The truth is that, as a nation, we’ve been on a slippery slope for quite a while. Think back to the origins of the fight to legalize gay marriage throughout the country — a battle that is still raging in many towns and cities. Our culture says you should be free to love and marry whomever you wish, no matter what their sex. But those who oppose this mindset — like Christians — believe homosexuality is immoral and a direct violation of God’s original design for marriage: the sacred union of one man to one woman for life. Furthermore, sex is such a sacred bond that it should only be shared between a husband and wife — which means any form of sex outside the bounds of marriage (one man, one woman) is seen as immoral.
And that’s the word and concept our culture doesn’t seem to want to associate with marriage and especially with sex: morality. It’s the classic “if it feels good, do it” mindset. And if that’s true — if there really is no need for morality within the context of sex — then of course this girl should be allowed to marry her father. You might think it’s gross, detestable, disgusting and horrific, but who are you to judge? People will say, Well, she’s fine with it and so is he, so leave them alone and let ‘em be happy.
Mark my words: This idea that consent is really the only thing needed for sexual intercourse is what will soon move us from that slippery slope towards a cliff and then, eventually, into a full free-fall plunge.
Now, I know I’ll take a beating for even mentioning gay marriage and the homosexual lifestyle in a post about incest. I know everyone is going to tell me that the two are mutually exclusive and there are no comparisons to be made. I know there are plenty of people in the gay rights camp who would never condone or support incestuous relationships. But, the two are only mutually exclusive in so far as the specifics of each “relationship” is concerned and the differences in the definitions. However, both are perversions and distortions of the original design for relationships between men and women. Both are immoral. And, more importantly, the acceptance of one is, unfortunately, leading to the acceptance of the other.
You see, that’s the slippery slope. It really wasn’t that long ago that the idea of legalized gay marriage was almost laughable. And it wasn’t that long ago that homosexuality was viewed as morally wrong by the vast majority of Americans. If you had told my grandparents or great parents that one day it would be perfectly legal and even culturally-celebrated for men to marry men and women to marry women, they probably would have rejected the very notion of such a thing. “It’ll never happen in a million years,” is what people would have said. (And did say.) After all, to legalize gay marriage you would pretty much have redefine marriage itself, right? Surely, that would never happen. It would be an abomination of everything that makes marriage right and good and sacred. Even worse, it would be a rejection of the Judeo-Christian values upon which our country was founded. Oh, and it would also be a sin. (That “s” word that makes everyone cringe.)

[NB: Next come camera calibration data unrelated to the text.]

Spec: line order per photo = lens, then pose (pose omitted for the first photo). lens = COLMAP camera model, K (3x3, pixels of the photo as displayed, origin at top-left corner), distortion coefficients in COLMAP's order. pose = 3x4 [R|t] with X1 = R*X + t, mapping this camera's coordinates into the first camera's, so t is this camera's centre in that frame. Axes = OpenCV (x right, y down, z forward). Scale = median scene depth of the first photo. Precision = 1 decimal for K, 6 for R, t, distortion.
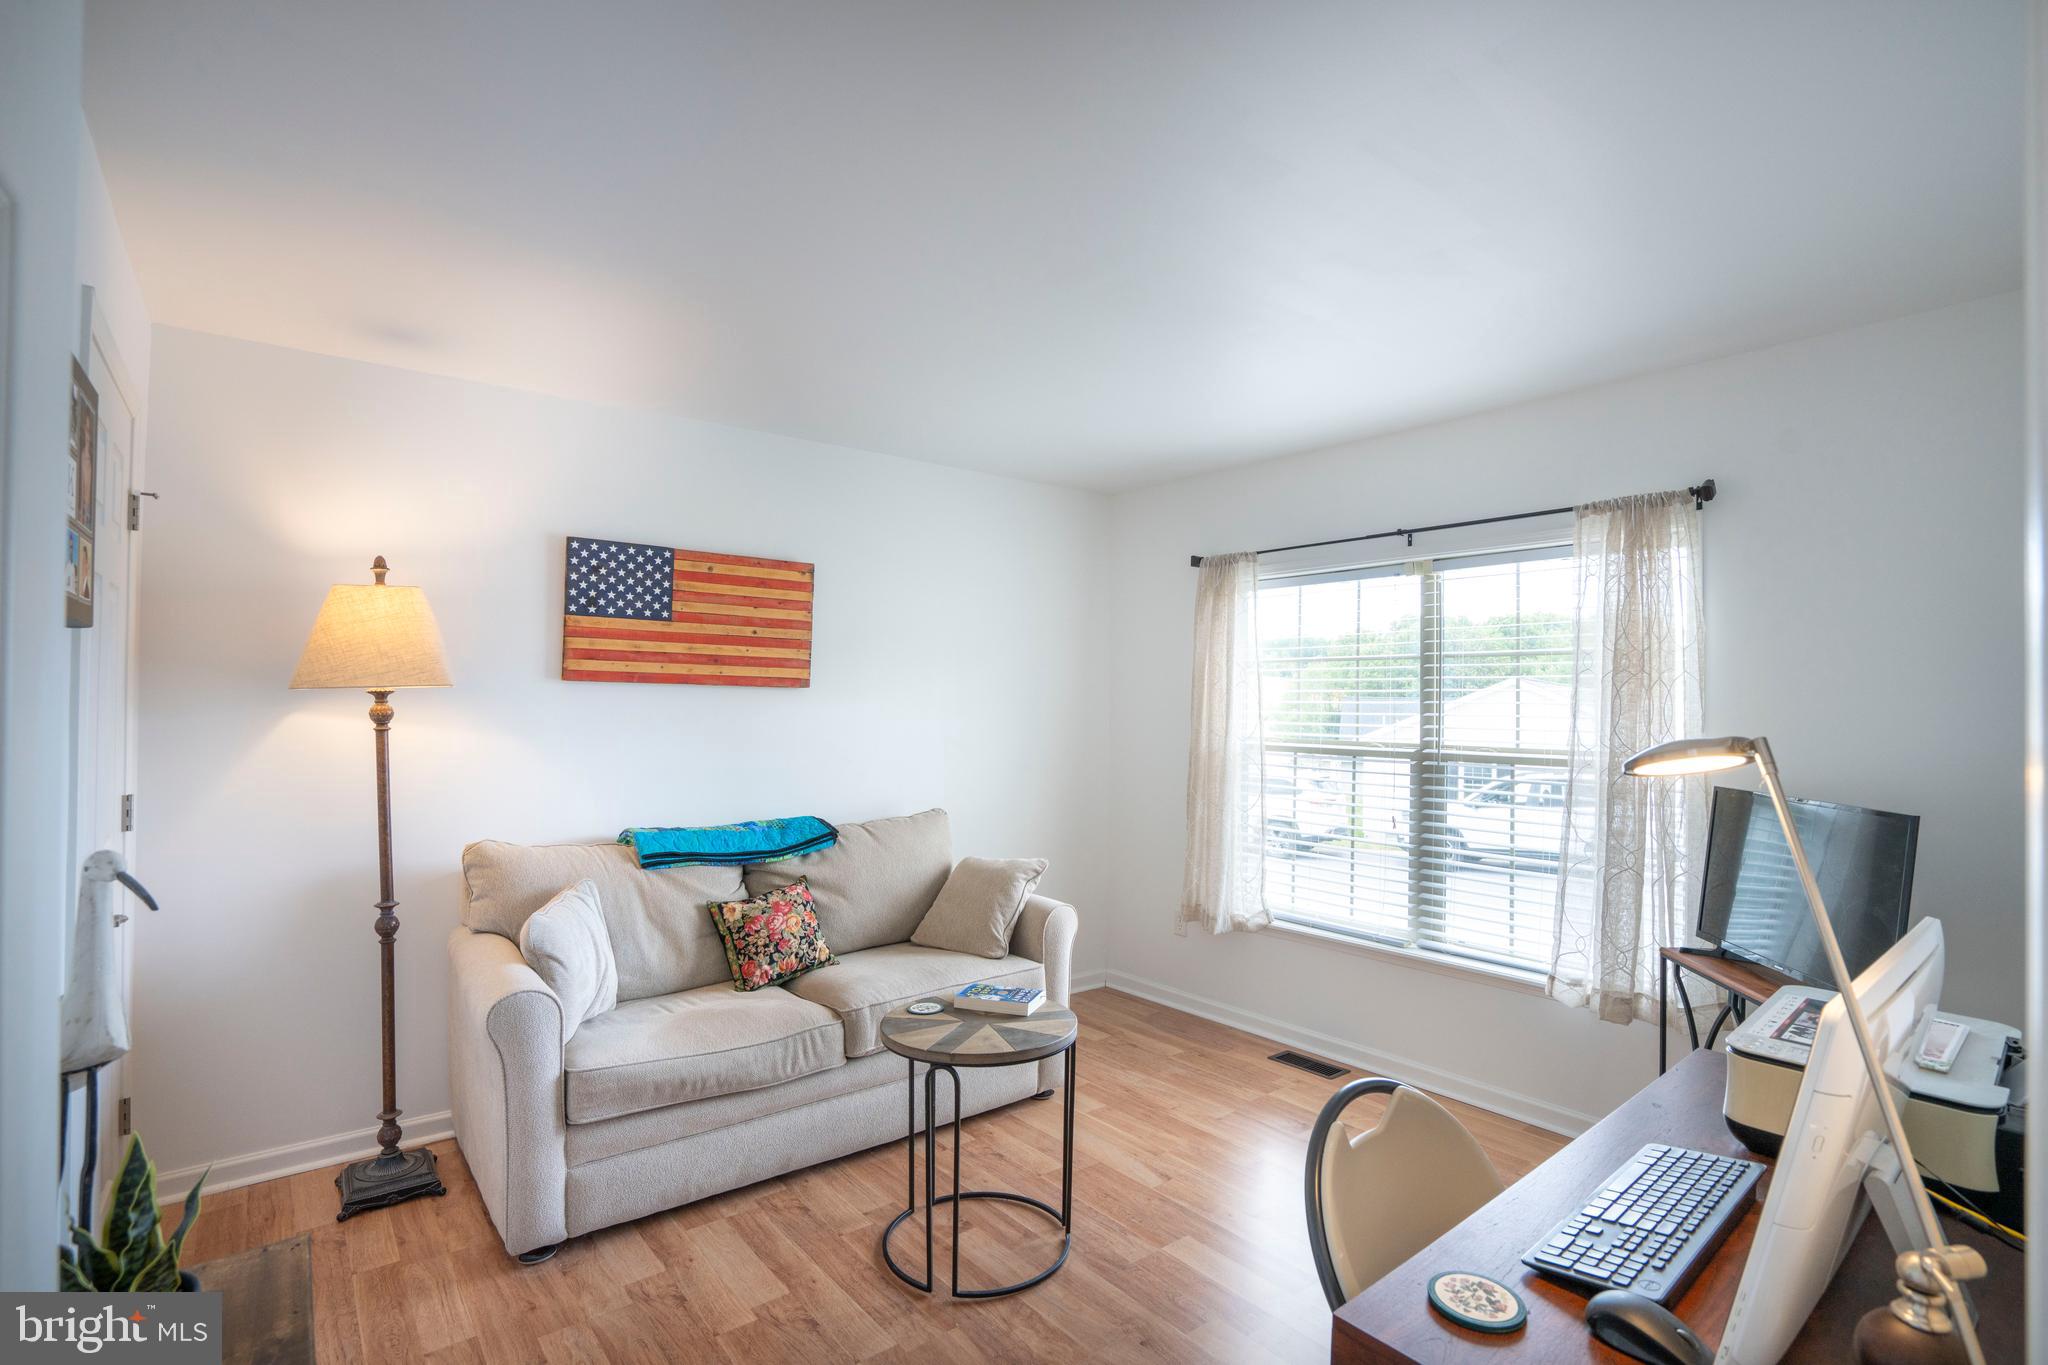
lens RADIAL K [[966.1, 0, 1019.8], [0, 966.1, 687.2], [0, 0, 1]] dist [-0.065547, 0.027019]
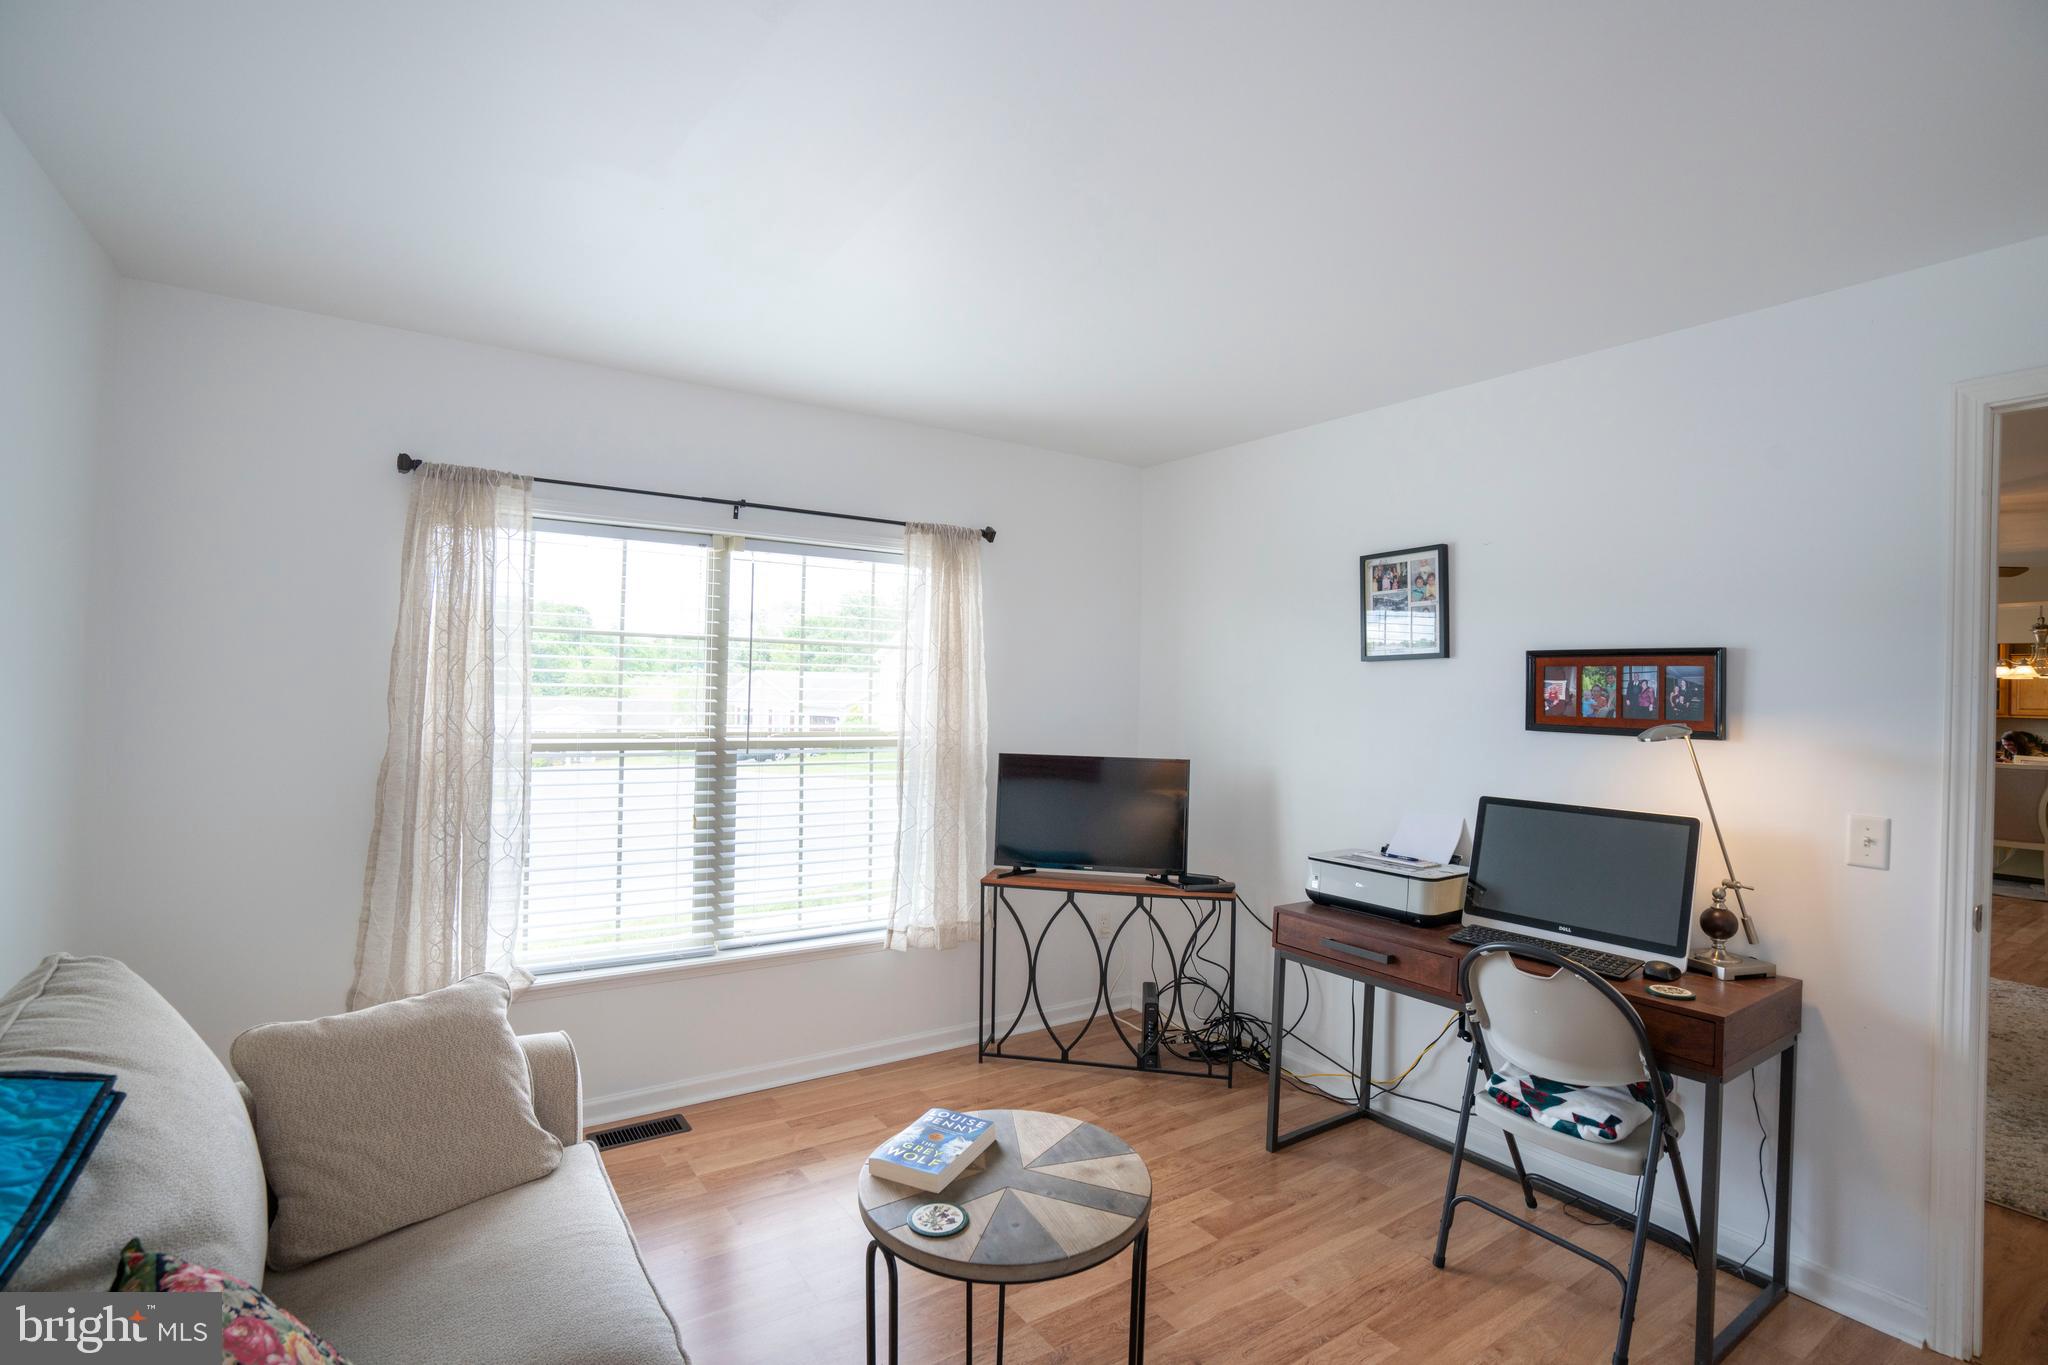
lens RADIAL K [[943.6, 0, 1022.9], [0, 943.6, 686.4], [0, 0, 1]] dist [-0.061374, 0.024120]
pose [[0.077746, -0.003656, 0.996966, -0.473566], [-0.035196, 0.999360, 0.006410, -0.001675], [-0.996352, -0.035588, 0.077567, 0.647254]]
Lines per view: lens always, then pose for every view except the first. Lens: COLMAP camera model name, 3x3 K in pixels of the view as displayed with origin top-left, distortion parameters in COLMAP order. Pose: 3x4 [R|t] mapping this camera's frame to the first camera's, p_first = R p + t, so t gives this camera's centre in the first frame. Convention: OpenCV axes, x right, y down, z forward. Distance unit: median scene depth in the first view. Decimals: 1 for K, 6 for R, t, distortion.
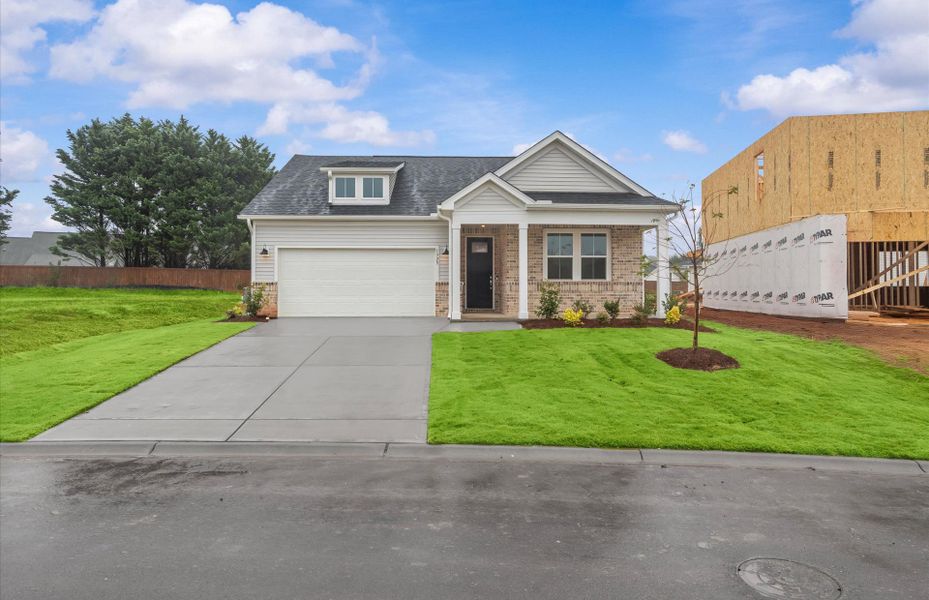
lens RADIAL K [[572.4, 0, 464.5], [0, 572.4, 300.0], [0, 0, 1]] dist [0.002347, 0.001737]
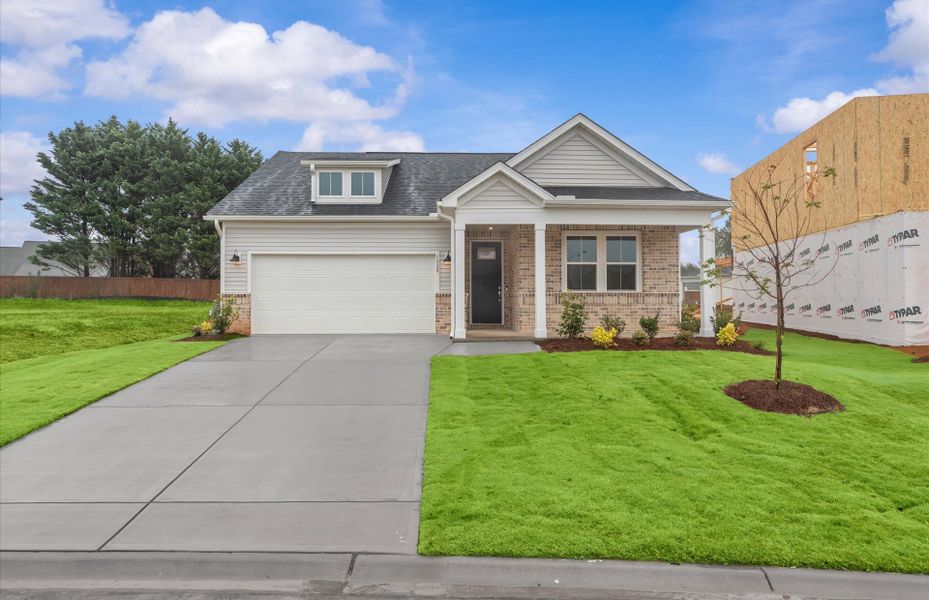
lens RADIAL K [[572.4, 0, 464.5], [0, 572.4, 300.0], [0, 0, 1]] dist [0.002347, 0.001737]
pose [[0.999995, -0.001126, -0.002934, -0.004929], [0.001075, 0.999850, -0.017263, -0.007028], [0.002953, 0.017260, 0.999847, 0.149526]]
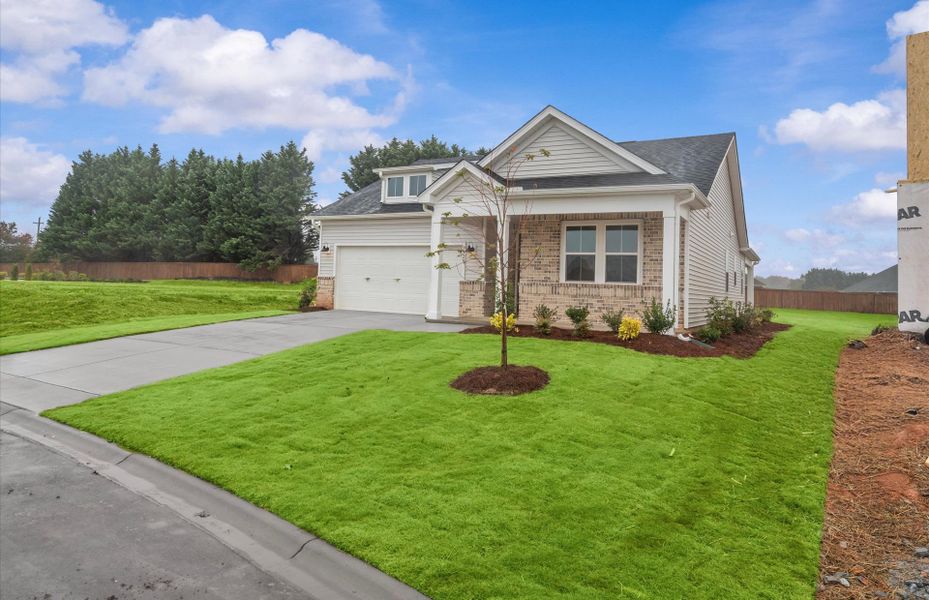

But, isn’t that exactly what happened? Haven’t we rewritten the very definition of marriage and erased its foundation in order to appease those who want to live a homosexual lifestyle? And all in the name of politically-correct notions like “equal rights” and “tolerance” and “freedom of expression.” We’ve elevated political correctness and a fear of offending people above what is moral and sacred. Our society has decided that it’s more important to be open-minded about everything than it is to adhere to core values and beliefs.
To be fair (although this is a somewhat moot point), gay marriage and the homosexual lifestyle aren't the only sexually immoral activities out there. In reality, it’s the full, uninhibited breakdown of sexual morality in our culture, in multiple aspects, that has left the door wide open for things like incest. It’s left the door open for things that, just a decade ago, would have been flatly rejected by society. But, when you take morality out of the equation and leave nothing but a requirement for consent, you allow all sorts of other garbage and filth to come into the picture — all of which has the potential and likelihood to one day be culturally accepted.
And eventually, even consent won’t matter.